The limitation, Allstate says, is written into the insurance contract under what is commonly referred to as the “household clause.” That clause specifically excludes “bodily injury to any person related to an insured person by blood, marriage, or adoption and residing in that person's household, to the extent that the limits of liability for this coverage exceed the limits of liability required by the Maryland Financial Responsibility Law.” The Maryland Financial Responsibility Law, Md. Transp.Code Ann., § 17-103(b)(l), currently requires minimum insurance coverage in the amount of $20,000. Both parties moved for summary judgment. In a written opinion, Judge Miller concluded that the “household clause” limitation on liability for bodily injury does not violate public policy. Judge Miller ruled that the limit of liability insurance coverage, with respect to Mrs. Walther under her husband’s policy with Allstate, was $20,000.

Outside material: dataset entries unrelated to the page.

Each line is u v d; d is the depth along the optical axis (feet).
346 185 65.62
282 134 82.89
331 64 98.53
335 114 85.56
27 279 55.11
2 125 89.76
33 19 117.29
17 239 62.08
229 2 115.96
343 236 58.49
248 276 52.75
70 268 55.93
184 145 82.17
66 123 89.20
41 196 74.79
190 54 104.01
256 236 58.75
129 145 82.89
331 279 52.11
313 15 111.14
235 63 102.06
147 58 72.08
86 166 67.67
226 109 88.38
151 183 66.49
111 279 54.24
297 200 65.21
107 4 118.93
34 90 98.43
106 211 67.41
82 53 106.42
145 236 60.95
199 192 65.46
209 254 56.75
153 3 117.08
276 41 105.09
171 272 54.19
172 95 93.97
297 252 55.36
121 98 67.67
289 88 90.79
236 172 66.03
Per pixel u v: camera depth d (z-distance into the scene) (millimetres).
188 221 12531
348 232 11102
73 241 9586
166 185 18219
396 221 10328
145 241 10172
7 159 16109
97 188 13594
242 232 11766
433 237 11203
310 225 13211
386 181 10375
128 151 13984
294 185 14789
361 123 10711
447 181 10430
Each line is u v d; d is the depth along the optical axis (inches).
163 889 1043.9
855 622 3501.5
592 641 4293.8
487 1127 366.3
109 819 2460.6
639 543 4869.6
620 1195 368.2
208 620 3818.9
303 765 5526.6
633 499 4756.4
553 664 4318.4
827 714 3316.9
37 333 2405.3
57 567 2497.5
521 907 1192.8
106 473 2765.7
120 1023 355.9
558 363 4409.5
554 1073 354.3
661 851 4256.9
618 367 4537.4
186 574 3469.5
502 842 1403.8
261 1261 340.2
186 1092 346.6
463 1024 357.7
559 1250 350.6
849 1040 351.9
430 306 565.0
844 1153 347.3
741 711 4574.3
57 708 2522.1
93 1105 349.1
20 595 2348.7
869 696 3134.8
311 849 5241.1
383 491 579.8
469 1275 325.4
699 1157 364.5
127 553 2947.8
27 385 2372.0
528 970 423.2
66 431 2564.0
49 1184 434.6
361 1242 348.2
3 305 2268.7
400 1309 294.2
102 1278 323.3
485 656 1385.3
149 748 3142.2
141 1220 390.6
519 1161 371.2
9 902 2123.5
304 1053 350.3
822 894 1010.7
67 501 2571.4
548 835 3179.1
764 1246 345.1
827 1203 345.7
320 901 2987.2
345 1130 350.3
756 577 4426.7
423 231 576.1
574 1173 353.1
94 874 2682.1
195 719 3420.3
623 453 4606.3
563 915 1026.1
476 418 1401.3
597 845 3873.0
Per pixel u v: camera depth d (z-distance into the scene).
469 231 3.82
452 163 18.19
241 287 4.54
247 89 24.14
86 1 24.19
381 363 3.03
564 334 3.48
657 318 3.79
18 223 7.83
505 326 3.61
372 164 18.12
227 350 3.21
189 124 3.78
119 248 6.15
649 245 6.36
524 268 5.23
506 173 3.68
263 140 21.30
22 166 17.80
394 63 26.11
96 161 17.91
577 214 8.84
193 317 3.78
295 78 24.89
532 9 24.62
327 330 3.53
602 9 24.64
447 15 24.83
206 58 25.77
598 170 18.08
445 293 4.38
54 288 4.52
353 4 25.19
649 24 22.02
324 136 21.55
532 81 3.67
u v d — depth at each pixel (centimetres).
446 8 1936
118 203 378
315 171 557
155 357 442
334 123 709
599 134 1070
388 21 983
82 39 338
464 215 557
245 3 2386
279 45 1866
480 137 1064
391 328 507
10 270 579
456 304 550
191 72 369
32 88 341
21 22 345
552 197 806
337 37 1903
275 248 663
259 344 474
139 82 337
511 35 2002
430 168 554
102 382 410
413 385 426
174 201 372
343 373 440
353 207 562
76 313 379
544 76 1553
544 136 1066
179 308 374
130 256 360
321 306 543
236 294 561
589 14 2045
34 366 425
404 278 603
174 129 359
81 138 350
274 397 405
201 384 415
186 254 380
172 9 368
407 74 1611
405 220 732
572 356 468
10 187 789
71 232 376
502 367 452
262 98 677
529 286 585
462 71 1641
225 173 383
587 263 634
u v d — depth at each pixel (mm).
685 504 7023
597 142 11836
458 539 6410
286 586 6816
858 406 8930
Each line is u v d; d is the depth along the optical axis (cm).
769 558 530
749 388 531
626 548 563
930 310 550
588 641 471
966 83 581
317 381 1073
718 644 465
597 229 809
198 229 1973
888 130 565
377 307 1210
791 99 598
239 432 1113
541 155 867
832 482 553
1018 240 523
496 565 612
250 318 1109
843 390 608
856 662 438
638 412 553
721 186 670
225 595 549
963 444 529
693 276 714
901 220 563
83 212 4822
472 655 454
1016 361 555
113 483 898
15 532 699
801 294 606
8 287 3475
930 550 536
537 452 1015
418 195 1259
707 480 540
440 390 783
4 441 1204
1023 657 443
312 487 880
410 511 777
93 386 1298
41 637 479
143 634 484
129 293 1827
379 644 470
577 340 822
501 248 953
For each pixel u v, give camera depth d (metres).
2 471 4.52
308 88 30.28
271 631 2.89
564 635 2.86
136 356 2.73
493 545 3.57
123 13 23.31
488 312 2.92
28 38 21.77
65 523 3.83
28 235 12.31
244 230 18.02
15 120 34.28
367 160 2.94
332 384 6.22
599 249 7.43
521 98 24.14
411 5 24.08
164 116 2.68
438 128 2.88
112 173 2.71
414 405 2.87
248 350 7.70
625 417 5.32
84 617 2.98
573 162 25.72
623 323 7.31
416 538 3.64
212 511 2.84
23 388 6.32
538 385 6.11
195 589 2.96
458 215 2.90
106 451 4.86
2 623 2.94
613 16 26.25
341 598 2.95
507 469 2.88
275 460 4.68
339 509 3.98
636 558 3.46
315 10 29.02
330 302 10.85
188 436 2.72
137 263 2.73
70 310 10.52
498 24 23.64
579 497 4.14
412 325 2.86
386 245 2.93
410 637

Because Boblitz abolished interspousal immunity in negligence cases, the Walthers aver that the limitation on household claims imposed by the Maryland Financial Responsibility Law violates the public policy derived from Boblitz. The Walthers reason that the abrogation of inter-spousal immunity not only permits Mrs. Walther to sue her husband for all damages she sustained as a result of his negligence but to assert that because the Maryland Financial Responsibility Law prohibits them from recovering damages in excess of $20,000 it violates public policy. Overlooked by that simplistic argument is the fact that Mrs. Walther is not precluded from recovering damages from *408her husband in excess of $20,000 but merely from obtaining more than $20,000 from her husband’s insurance carrier, Allstate. The Boblitz Court said:
“We share the view now held by the vast majority of American States that the interspousal immunity Rule is unsound in the circumstances of modern life in such cases as the subject. It is a vestige of the past. We are persuaded that the reasons asserted for its retention do not survive careful scrutiny. They furnish no reasonable basis for denial of recovery for tortious personal injury. We find no subsisting public policy that justifies retention of a judicially created immunity that would bar recovery for injured victims in such cases as the present.”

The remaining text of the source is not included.